__EXERCISE PASSAGE__
It's worth the extra steps to keep your communications secure

By David Strom
August 24, 2006 12:00 PM ET

Computerworld - If you are like most people, your home or small office wireless router probably is running without any encryption whatsoever, and you are a sitting duck for someone to easily view your network traffic.

Some of you have put encryption on your wireless networks but aren't using the best wireless security methods. This means that you are running your networks with inferior protocols that offer a false sense of protection because these protocols are very easily broken into. It is the difference between using a deadbolt and a simple lock on your front door. For instance, Tom's Networking has a three-part series that shows you how easy it is to crack Wired Equivalent Privacy.

If you want to keep your neighbors out of your business, then you need to use Wi-Fi Protected Access version 2 (WPA2) encryption. This is now showing up on a number of routers and is worth the extra few steps involved to make sure your communications are secure. It is currently the best encryption method but getting it going isn't so simple. This recipe will show you how to make it work.

How does WPA2 differ from earlier versions? First, it supports the 802.11i encryption standards that have been ratified by the IEEE. These are the commercial-grade encryption products that are available on enterprise-class products.

Second, there are two encryption methods that WPA2 adds: one called Advanced Encryption Standard (AES) and one called Temporal Key Integrity Protocol (TKIP). Both of these allow for stronger encryption, and while the differences between the two aren't that important for our purposes, you should pick one method when you set up your network as you'll see in a moment.

Finally, the protocol creates a new encryption key for each session, while the older encryption standards used the same key for everybody -- which is why they were a lot easier to crack.

__ASSIGNED TASK__
In the wireless security article, what two encryption methods does WPA2 add? The rows have nothing to do with the wireless security article.

__SOURCE MATERIAL__
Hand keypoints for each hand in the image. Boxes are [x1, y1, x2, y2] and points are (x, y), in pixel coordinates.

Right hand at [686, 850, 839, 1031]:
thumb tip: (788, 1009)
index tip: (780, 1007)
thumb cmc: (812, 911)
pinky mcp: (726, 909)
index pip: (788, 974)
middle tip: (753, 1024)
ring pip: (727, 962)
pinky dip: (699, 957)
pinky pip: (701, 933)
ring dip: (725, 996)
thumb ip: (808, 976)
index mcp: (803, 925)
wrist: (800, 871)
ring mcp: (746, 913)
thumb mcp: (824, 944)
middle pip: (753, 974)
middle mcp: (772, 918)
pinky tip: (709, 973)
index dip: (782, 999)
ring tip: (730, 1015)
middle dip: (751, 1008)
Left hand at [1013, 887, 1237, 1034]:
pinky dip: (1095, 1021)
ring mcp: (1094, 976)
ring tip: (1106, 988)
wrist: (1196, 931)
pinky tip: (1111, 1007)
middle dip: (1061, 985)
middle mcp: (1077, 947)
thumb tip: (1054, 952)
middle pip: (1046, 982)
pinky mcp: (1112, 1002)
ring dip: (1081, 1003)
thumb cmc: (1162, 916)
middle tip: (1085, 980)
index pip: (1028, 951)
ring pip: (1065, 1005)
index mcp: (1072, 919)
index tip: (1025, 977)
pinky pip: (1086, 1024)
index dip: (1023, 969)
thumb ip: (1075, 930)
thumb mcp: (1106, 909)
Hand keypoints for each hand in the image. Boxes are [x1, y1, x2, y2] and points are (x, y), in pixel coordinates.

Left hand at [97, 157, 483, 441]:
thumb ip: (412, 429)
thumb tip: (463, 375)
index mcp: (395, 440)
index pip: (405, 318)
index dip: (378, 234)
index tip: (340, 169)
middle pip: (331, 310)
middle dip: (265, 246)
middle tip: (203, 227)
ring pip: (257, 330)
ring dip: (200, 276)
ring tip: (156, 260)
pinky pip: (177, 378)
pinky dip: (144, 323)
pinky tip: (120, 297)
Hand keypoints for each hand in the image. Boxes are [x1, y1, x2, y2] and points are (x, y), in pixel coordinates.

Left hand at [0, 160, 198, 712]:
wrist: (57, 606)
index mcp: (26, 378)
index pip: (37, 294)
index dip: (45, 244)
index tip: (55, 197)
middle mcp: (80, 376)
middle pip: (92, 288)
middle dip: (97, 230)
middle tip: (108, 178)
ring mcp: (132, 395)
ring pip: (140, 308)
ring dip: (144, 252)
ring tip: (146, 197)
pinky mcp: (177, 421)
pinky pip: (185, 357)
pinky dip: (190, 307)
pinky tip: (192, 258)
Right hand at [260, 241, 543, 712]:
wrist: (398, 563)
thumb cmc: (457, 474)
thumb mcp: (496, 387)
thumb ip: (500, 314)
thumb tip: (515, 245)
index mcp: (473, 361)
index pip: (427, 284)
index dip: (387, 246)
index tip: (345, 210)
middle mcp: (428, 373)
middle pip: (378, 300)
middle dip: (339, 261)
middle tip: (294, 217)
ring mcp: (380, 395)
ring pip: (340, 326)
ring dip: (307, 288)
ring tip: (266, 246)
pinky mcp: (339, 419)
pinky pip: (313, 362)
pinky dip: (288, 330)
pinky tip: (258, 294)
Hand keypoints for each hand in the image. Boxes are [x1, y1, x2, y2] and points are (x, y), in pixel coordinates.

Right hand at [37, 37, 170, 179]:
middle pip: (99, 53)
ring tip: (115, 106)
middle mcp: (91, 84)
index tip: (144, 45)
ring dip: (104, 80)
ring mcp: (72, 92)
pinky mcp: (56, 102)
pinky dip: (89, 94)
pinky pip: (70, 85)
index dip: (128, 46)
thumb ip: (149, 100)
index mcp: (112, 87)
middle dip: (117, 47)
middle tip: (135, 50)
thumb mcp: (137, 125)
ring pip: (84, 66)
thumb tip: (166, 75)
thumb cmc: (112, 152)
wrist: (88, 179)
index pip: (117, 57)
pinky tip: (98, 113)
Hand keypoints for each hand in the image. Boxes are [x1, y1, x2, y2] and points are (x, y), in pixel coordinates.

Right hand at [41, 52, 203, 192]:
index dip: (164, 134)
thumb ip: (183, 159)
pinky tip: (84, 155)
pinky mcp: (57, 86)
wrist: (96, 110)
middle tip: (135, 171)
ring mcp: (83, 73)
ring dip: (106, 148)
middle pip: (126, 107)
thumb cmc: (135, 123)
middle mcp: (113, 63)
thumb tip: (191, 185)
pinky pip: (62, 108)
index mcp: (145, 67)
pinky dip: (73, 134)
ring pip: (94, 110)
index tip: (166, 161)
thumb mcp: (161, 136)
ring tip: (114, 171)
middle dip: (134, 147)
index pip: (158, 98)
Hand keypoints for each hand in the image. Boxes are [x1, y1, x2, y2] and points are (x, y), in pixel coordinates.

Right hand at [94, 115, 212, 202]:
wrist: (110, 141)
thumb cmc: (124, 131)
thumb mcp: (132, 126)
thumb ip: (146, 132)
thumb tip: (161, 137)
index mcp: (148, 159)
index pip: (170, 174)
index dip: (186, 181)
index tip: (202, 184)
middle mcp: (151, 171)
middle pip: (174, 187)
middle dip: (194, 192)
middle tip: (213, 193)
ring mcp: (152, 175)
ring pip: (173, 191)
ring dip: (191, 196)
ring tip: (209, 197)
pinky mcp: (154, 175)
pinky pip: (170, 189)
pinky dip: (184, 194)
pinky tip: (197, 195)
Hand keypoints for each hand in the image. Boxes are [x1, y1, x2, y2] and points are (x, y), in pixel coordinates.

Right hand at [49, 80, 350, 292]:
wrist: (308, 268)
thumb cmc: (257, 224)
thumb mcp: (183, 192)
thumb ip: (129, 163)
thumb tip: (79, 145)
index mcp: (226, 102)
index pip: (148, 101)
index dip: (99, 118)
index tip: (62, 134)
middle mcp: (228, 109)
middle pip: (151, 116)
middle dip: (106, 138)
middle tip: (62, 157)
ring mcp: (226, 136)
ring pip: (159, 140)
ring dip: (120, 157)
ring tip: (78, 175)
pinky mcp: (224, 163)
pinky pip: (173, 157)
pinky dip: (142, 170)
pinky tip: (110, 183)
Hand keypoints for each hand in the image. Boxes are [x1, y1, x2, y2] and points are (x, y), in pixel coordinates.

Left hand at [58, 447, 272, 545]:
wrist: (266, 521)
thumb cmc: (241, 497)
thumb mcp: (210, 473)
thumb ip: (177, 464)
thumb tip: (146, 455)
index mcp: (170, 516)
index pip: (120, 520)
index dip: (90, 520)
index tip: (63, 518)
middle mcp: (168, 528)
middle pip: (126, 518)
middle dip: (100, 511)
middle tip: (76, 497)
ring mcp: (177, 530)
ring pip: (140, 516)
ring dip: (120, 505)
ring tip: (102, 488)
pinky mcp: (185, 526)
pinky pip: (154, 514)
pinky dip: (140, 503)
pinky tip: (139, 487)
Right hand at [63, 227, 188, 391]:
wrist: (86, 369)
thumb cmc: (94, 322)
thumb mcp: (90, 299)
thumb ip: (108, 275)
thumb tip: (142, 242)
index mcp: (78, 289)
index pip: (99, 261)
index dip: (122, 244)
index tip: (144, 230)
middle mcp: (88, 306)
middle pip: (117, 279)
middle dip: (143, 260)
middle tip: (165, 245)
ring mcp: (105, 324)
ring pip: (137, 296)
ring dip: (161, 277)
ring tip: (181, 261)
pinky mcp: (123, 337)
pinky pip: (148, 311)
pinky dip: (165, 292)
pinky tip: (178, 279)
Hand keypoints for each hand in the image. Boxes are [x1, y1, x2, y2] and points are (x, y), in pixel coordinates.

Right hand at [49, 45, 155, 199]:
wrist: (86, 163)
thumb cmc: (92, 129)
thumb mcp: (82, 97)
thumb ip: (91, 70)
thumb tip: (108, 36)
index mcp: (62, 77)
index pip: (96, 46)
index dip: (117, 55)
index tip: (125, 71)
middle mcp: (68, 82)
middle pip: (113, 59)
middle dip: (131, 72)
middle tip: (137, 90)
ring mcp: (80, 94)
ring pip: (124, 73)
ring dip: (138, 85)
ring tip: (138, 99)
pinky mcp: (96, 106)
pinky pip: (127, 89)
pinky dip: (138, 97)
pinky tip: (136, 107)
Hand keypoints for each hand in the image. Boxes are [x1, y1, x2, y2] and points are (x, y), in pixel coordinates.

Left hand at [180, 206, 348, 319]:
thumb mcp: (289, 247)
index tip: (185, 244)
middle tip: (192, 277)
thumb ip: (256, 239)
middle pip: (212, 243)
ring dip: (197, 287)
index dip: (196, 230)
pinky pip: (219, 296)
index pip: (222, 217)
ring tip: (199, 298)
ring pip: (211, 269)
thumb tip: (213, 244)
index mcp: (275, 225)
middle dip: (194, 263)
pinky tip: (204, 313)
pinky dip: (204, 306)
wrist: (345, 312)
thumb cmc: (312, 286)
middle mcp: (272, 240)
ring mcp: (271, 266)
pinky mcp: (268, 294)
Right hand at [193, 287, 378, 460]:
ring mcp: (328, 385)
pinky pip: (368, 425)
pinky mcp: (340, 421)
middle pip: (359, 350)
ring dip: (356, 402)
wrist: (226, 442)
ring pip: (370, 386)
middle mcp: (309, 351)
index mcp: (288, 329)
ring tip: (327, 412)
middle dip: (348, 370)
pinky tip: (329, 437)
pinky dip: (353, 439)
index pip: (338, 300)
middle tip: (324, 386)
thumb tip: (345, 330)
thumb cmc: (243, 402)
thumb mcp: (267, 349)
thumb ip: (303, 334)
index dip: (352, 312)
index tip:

__WRITTEN ANSWER__
Advanced Encryption Standard (AES) and Temporal Key Integrity Protocol (TKIP).